■ WORK TO COMPLETE: I'd like the entries that follow repeated exactly, with the pictures left out.

━━━━━ THE INPUT ━━━━━

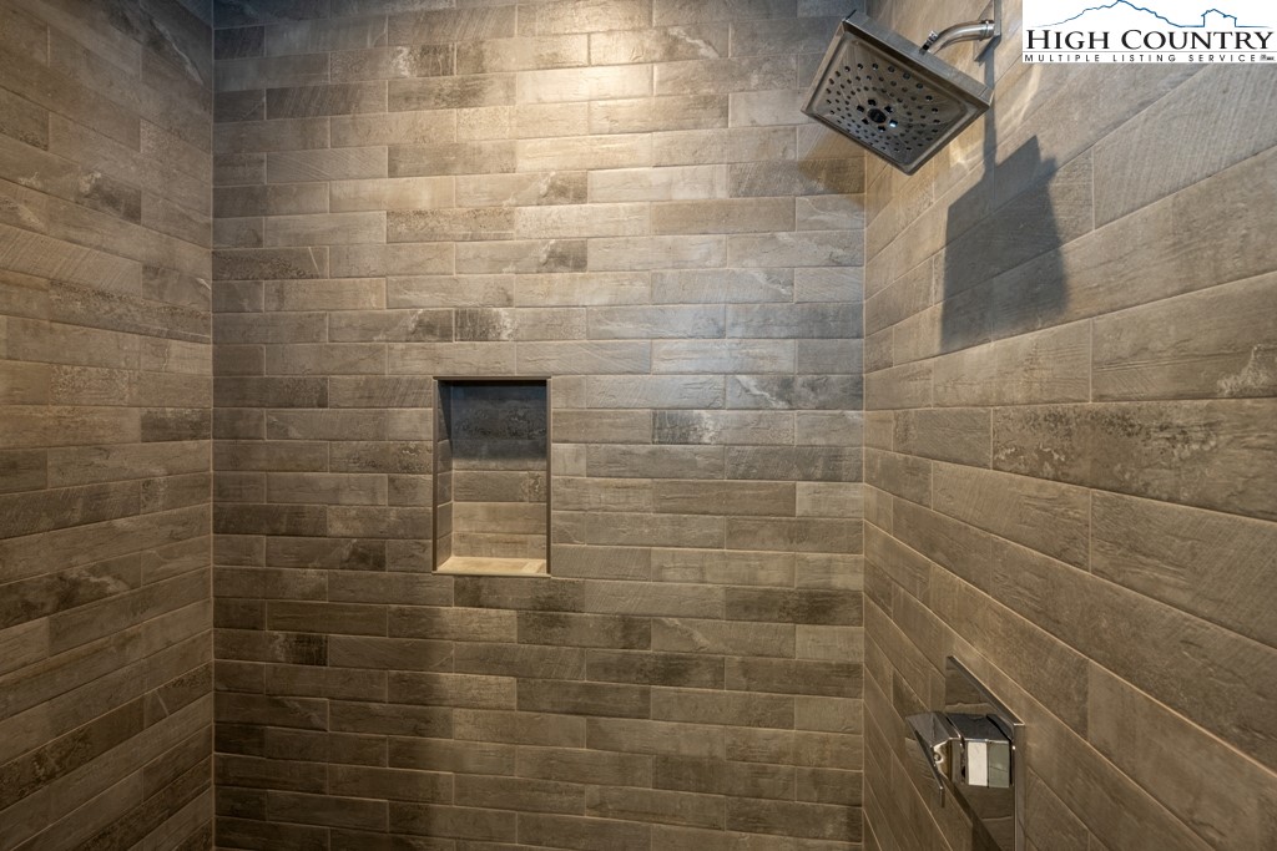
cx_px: 638
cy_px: 426
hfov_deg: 104.2
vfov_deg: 81.2
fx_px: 497
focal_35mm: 14
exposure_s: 1.6
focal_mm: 14
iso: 320
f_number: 11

━━━━━

■ EXPECTED ANSWER:
cx_px: 638
cy_px: 426
hfov_deg: 104.2
vfov_deg: 81.2
fx_px: 497
focal_35mm: 14
exposure_s: 1.6
focal_mm: 14
iso: 320
f_number: 11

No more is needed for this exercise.